My sample’s not a liquid, now what do I do?
By far the most common application in UV/Vis spectrophotometry is the measurement of liquids in cuvettes. However, high performance UV/Vis and UV/Vis/NIR instruments are more commonly used for material’s characterization, which is an area dominated by solid samples. The diagram above shows the various transmission and reflection modes for a clear solid sample. A transparent or semi-transparent sample can exhibit reflection, both specular and diffuse, and transmission, both specular and diffuse. The diffuse mode arises from particle scattering of the sample. Diffuse reflection is also called back-scatter, while diffuse transmission is called forward scatter and both are typically generated by rough surfaces. Specular reflection and transmittance is the product of non-scattering smooth surfaces. If a sample is opaque it can only produce diffuse reflectance or specular reflectance depending on its surface characteristics. The accessory of choice for solid samples is the integrating sphere. Integrating spheres are able to perform a variety of measurements on transparent, translucent, and opaque solid or liquid samples.

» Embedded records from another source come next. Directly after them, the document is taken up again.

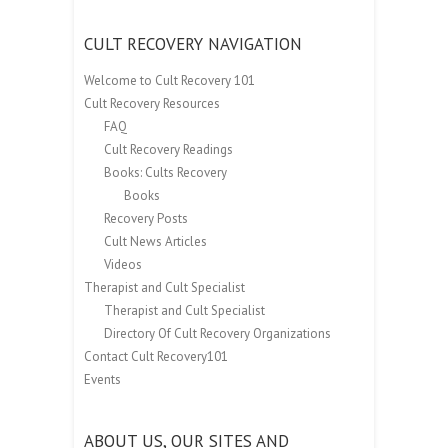
CULT RECOVERY NAVIGATION
Welcome to Cult Recovery 101
Cult Recovery Resources
FAQ
Cult Recovery Readings
Books: Cults Recovery
Books
Recovery Posts
Cult News Articles
Videos
Therapist and Cult Specialist
Therapist and Cult Specialist
Directory Of Cult Recovery Organizations
Contact Cult Recovery101
Events
ABOUT US, OUR SITES AND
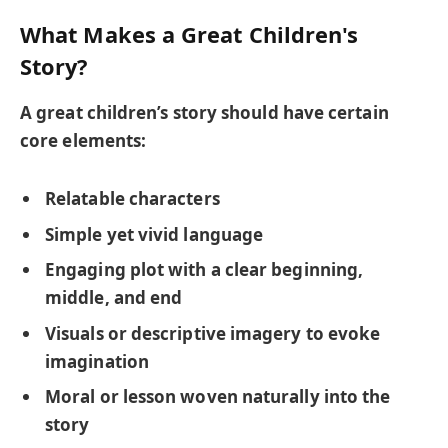
What Makes a Great Children's
Story?
A great children’s story should have certain
core elements:
Relatable characters
Simple yet vivid language
Engaging plot with a clear beginning,
middle, and end
Visuals or descriptive imagery to evoke
imagination
Moral or lesson woven naturally into the
story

A spectrophotometer functions by first performing a background correction (autozero) to calibrate the 100% T (0 absorbance) value. It is crucial that placement of the beam on the instrument’s detector be the same for both the background and sample measurement. If the beam changes either placement or shape during these two measurements, artifacts (inaccurate photometric values) can occur. Spheres can minimize this problem because the detector in a sphere is “looking” at the entirety of light integrated over the surface of the sphere. A sphere eliminates many types of artifacts for a variety if non-ideal samples. Sphere scatter transmission measurements are made by placing the sample on the scatter transmission port on the front of the sphere.